The juxtaposition can be stark.

A beauty YouTuber, Courtney Warner (a.k.a. Courtelizz1), interrupted her steady steam of makeup tutorials several months ago to tell her viewers that she had a brain tumor. The tumor was cancerous, and its location affected, among other things, her speech.

Warner still posts beauty videos, but they’re different now. She does wig reviews in addition to makeup tutorials. In some videos, she refrains from editing out the moments when her struggles with speech and memory are visible. And the beauty videos are also interspersed with vlogs that are unambiguously about cancer: “5 things you didn’t know about chemo“; “my weekly speech session!“; “I’m Not Feeling The Best | Vlogs: Chemo Day 5.

Last week, Simone Giertz, a popular YouTuber known for making comically bad robots, posted a video titled, “I have a brain tumor.”

A few weeks ago, Giertz’s slightly swollen eye, which she thought was just allergies, began to hurt. The pain led her to the doctors, the doctors to a brain scan, and the scan to the diagnosis. The tumor is likely noncancerous, but it is large: the size of a golf ball. Giertz said: “I don’t even like golf, but I do like my brain, a lot.”

“I’m going to have to have pretty extensive brain surgery,” Giertz told her audience. “And I’m probably going to be out for a while.”

Part accountability — I’ll be gone for a while, and here’s why — part testimony, these videos revealing illness pepper a YouTube landscape known for its youthful exuberance. Illness can take a beauty YouTuber’s hair, a vlogger’s energy to film. In Giertz’s case, she explains to her audience, the surgery she needs could leave her partially blind or paralyzed.

When Witton’s ulcerative colitis flared up again, putting her in the hospital for a month, she felt she had a choice about how, and what, to tell her nearly 500,000 subscribers.

“If I came back from a month hiatus saying I had a medical emergency and I don’t want to talk about it publicly then the majority of them would have been really respectful of that,” she emailed to The Post.

“Before the surgery, I had no desire to share anything, I wasn’t even looking at my phone. I managed 2 posts in 2 weeks just to let me people know I was in hospital. But soon as I was on the other side of surgery and wasn’t ill anymore I was all over social media sharing everything and it felt great,” Witton added. “I knew that I wanted to use my platform and my voice to bring visibility to people living with ostomies, especially young people.”

Her saga shows how permeable the boundaries can be between an Internet star and their audience. When Witton shared her sickness with her audience, she hoped to bring visibility to what she’d been through — become a public face, a source of advice, living proof that you can still be you while living with a stoma. But as she became those things, she also found that the Internet could help her.

Enter the Stoma Internet.

The Stoma Internet is filled with online personalities who, like Witton, live with a stoma. As Witton’s video spread, the Stoma Internet found her, and she started plunging into its rabbit holes. There were the YouTube channels, the Instagram accounts, the blogs. “There’s companies that do lingerie, special sports and swimwear, Etsy shops that do handmade covers for your stoma bag.” Witton wrote.

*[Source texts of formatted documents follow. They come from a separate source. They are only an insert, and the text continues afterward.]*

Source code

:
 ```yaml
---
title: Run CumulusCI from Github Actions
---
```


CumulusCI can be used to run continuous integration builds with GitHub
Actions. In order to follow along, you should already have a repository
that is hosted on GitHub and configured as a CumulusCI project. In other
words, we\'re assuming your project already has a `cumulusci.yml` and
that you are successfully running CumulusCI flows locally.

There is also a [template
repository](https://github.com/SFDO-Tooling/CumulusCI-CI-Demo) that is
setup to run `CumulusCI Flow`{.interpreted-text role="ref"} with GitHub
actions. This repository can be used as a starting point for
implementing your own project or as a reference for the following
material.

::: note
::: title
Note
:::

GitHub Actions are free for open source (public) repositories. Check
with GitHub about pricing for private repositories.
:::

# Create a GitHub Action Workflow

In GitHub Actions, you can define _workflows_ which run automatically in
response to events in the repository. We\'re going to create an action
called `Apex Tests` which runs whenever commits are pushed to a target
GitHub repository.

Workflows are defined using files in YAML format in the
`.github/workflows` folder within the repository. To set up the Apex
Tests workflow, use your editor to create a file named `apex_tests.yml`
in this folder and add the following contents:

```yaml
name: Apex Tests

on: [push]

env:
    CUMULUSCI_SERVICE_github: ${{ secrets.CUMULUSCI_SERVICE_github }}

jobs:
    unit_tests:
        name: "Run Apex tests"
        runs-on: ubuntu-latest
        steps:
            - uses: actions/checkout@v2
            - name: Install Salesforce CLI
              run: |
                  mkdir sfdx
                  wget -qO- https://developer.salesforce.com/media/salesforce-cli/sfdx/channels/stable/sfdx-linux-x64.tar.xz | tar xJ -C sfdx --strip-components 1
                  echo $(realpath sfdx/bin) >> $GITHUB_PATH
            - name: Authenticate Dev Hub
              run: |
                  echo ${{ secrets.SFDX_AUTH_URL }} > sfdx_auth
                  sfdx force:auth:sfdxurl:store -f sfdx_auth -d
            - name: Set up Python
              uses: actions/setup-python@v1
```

“It’s amazing hearing other people’s stories and experiences. Especially young women who are weeks/months/years down the line from where I am leaving comments about how normal and easy their lives are now and also giving me advice — it’s really encouraging and gives me a lot of hope.”

A how-to video for changing your stoma bag has nearly 2 million views on YouTube. Another Stoma YouTuber modeled swimsuits. Others show tips for making and choosing colorful bag covers.

But what if, unlike Witton, you’d prefer not to share the details of your illness with the world? Not all YouTubers have an audience who might be understanding of absence, respectful of privacy.

Witton acknowledged that this process is different for everyone. But for her, the choice was clear.

“Everyone copes differently with scary medical experiences but talking about what you’ve been through will always help. That can be through communities online or simply with your friends and family.”